## GIVEN TEXT
※ ※ ※

FDA veteran Richard Pazdur outlined his priorities for the next FDA commissioner but stopped short of putting himself forward as a candidate to lead the agency at an RBC Capital Markets event on Tuesday.
Former FDA oncology boss Richard Pazdur—who also briefly served as director of the Center for Drug Evaluation and Research—has sidestepped calls to put his name forward for the agency’s recently vacated top position.
Last week, a cadre of more than 100 biotech leaders were quick to recommend Pazdur for the job, penning a letter to President Donald Trump himself following Marty Makary’s sudden resignation.
During a keynote session at RBC Capital Markets’ global healthcare conference on Tuesday, however, Pazdur “declined to put forward his own candidacy for FDA commissioner,” the analysts wrote in a note to investors on Wednesday. But he “outlined a clear vision for what the next commissioner must bring,” the group added.
These deliverables include “concrete plans with timelines to restore confidence, preserve science-driven culture, and think outside the box bringing a bottoms up approach to the agency,” according to RBC.

※ ※ ※

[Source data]
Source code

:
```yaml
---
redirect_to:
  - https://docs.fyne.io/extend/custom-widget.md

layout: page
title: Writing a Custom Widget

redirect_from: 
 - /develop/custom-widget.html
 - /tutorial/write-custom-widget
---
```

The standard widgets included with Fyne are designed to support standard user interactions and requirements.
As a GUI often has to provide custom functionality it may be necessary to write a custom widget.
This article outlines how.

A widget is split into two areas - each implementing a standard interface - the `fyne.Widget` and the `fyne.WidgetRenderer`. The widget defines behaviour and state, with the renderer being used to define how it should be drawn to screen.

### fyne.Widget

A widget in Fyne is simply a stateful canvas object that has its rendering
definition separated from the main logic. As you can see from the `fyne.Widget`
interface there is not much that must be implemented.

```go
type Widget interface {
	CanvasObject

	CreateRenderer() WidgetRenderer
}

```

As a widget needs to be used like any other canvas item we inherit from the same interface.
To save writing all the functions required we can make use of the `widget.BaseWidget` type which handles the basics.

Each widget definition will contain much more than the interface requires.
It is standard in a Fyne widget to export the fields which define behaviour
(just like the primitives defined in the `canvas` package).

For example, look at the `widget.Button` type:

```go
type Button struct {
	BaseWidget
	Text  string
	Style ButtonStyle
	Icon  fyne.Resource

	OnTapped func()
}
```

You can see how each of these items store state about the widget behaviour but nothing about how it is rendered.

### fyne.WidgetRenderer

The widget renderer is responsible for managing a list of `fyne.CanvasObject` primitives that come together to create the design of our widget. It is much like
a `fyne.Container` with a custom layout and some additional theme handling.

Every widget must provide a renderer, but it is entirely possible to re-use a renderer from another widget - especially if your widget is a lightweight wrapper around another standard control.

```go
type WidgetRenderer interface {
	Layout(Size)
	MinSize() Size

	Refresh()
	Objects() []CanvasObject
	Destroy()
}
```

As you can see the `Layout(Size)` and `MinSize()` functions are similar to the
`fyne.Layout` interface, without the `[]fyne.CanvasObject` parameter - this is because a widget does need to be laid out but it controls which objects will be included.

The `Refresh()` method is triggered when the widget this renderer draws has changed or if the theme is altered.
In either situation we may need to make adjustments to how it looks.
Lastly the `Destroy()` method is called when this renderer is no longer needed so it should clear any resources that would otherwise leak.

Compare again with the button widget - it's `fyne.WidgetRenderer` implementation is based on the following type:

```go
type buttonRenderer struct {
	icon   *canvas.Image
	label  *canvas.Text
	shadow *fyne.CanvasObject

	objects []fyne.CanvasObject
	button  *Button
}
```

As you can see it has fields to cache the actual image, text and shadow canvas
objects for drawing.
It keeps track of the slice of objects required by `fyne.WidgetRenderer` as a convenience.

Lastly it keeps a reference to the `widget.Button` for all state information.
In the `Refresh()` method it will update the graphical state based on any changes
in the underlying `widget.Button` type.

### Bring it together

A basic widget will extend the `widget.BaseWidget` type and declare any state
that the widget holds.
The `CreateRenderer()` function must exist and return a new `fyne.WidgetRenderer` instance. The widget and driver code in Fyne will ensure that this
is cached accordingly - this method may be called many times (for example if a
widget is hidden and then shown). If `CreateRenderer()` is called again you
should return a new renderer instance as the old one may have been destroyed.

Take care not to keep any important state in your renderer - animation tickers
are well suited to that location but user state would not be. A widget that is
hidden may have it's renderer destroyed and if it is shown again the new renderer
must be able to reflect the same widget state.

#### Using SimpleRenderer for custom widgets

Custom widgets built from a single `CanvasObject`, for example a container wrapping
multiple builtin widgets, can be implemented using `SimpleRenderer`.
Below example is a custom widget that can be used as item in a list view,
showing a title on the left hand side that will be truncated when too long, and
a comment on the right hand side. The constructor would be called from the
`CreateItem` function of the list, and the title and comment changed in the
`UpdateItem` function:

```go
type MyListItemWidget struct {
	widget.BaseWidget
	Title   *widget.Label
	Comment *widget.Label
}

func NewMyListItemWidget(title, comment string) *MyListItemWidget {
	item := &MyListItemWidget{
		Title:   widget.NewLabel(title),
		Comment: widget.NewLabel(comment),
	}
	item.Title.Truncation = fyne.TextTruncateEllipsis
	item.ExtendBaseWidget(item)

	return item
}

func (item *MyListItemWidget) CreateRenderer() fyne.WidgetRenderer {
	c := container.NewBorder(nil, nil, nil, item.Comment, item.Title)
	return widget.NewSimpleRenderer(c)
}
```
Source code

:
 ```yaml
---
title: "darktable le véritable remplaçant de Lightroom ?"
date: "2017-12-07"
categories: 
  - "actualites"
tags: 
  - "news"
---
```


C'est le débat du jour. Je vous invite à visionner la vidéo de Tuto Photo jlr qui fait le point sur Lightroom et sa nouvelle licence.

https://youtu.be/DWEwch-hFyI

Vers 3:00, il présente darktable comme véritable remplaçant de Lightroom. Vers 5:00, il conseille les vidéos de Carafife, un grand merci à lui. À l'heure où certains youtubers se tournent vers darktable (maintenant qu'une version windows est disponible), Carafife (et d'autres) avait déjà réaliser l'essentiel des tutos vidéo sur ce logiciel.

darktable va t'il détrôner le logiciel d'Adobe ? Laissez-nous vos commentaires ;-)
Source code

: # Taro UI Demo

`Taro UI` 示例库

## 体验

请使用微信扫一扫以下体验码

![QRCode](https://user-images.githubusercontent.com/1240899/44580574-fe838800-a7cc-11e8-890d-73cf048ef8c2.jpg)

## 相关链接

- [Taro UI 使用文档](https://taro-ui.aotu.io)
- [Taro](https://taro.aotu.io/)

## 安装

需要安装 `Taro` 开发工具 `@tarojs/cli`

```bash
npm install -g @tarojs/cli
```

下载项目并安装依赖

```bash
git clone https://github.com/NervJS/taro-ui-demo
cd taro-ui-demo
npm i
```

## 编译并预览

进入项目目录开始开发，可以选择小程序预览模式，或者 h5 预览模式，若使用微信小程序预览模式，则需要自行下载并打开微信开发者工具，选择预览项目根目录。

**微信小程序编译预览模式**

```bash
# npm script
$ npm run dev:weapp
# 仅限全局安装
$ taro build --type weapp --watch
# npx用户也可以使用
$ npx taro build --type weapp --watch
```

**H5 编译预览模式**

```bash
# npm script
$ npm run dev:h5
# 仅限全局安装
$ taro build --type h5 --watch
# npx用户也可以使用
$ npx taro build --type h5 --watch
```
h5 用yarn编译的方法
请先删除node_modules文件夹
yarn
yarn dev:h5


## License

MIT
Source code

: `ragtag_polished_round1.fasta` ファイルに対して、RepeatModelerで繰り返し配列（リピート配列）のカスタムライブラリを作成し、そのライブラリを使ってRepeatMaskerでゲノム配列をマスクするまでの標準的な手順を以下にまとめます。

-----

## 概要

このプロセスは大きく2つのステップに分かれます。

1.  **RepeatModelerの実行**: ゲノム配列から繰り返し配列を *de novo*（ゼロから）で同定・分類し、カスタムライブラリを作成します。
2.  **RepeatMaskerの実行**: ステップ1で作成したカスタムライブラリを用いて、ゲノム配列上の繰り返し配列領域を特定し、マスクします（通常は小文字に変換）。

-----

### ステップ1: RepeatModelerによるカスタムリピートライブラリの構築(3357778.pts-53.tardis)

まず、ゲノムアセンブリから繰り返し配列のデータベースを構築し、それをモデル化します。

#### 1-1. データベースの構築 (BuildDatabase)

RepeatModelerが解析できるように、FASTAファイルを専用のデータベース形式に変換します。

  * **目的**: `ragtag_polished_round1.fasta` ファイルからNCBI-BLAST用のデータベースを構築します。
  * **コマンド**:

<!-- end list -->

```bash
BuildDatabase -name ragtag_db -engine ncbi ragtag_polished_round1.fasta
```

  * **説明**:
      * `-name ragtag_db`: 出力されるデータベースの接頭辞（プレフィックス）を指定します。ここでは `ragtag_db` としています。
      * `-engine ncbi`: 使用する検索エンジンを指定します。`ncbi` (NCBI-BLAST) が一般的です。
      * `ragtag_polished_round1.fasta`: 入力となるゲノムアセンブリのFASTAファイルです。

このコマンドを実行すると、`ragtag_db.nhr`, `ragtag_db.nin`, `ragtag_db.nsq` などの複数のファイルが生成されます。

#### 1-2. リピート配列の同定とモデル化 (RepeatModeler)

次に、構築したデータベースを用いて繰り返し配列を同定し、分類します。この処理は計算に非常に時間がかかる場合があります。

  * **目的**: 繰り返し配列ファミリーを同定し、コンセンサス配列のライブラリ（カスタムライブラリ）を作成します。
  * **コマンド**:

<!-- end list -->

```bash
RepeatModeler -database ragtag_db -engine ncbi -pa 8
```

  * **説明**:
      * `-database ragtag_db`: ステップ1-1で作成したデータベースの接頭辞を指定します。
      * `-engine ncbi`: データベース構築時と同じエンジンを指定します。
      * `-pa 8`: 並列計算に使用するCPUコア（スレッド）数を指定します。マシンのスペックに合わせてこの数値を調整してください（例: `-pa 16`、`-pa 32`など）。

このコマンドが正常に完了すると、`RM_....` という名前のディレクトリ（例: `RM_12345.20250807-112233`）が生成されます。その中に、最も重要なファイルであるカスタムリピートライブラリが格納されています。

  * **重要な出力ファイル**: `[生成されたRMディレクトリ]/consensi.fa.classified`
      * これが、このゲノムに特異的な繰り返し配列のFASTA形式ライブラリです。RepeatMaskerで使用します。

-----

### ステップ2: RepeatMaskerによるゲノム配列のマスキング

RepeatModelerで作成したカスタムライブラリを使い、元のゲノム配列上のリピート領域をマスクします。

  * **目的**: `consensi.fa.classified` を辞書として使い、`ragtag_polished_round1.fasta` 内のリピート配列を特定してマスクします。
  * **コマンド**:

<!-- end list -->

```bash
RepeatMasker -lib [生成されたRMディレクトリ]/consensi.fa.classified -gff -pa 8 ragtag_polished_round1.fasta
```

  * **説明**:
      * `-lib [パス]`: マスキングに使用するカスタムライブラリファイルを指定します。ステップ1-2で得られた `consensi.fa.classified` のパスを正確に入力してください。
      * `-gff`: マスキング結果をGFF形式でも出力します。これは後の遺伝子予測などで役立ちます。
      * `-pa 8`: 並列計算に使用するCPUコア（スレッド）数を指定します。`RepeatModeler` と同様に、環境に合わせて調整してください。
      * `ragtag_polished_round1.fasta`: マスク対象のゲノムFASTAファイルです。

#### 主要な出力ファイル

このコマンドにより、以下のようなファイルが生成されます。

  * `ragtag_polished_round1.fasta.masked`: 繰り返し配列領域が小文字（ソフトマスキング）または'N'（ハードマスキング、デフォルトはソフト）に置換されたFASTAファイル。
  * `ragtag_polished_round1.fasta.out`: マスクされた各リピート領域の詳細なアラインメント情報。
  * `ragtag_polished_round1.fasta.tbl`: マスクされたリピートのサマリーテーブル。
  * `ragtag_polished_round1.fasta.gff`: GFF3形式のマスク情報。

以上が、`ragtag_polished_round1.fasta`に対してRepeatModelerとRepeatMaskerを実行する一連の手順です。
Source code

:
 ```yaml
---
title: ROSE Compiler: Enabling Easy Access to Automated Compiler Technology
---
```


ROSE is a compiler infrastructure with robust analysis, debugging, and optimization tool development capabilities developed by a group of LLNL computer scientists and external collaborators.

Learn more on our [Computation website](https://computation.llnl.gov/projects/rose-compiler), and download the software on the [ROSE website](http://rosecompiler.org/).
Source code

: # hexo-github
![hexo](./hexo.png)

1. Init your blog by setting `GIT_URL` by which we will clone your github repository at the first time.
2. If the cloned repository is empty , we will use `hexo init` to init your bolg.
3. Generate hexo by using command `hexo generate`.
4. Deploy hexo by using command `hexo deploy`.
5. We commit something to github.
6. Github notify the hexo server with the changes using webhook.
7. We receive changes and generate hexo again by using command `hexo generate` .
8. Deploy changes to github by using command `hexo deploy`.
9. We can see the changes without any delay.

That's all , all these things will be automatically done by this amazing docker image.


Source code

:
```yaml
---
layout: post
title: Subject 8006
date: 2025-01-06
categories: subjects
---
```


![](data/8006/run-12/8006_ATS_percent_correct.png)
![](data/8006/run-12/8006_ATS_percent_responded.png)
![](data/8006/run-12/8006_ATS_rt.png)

※ ※ ※

## EXERCISES
A: Rewrite the article on Richard Pazdur from "These deliverables include" through "according to RBC.", changing "timelines" to "deadlines".
B: According to the article on Richard Pazdur, how many biotech leaders signed the letter to President Donald Trump recommending him?
C: Resume the article on Richard Pazdur after its last sentence.

## EXPECTED RESPONSES
A:
These deliverables include “concrete plans with deadlines to restore confidence, preserve science-driven culture, and think outside the box bringing a bottoms up approach to the agency,” according to RBC.

B: More than 100.

C:
Makary stepped down as FDA commissioner last week following pressure from the White House and rumors of his ouster. Last fall, Makary convinced Pazdur—a 26-year FDA veteran who led the agency’s Oncology Center of Excellence, which he founded in 2017—to take over as chief of the Center for Drug Evaluation and Research (CDER). Industry celebrated the appointment as a stabilizing choice for the evolving agency.
He left the FDA less than a month later, however, later revealing that he had been pressured by Makary to support the agency’s change from two pivotal trials to one. “[The] wall between the commissioner’s office and the review staff has been breached” under Makary’s leadership, Pazdur told The Wall Street Journal in February.
With Makary now gone, biotech wants Pazdur back.
“Decisional volatility, staff exodus, missed deadlines, and eroding scientific predictability at the FDA have created a crisis of confidence in America’s ability to remain a leader in biomedical progress,” the biotech execs wrote in their letter to Trump, which was posted on May 14 by the advocacy group No Patient Left Behind. “Solving it requires leadership with proven experience, unimpeachable scientific credibility, and a demonstrated track record of leadership and effectiveness—all qualities Dr. Pazdur has demonstrated throughout his time at the agency.”
Last April, newly appointed Health Secretary Robert F. Kennedy Jr. oversaw sweeping cuts across the Department of Health and Human Services (HHS), including the termination of more than 3,000 FDA staffers. During the RBC event, Pazdur “raised concerns that recent RIFs [reductions in force] have eroded irreplaceable institutional knowledge,” the analysts said.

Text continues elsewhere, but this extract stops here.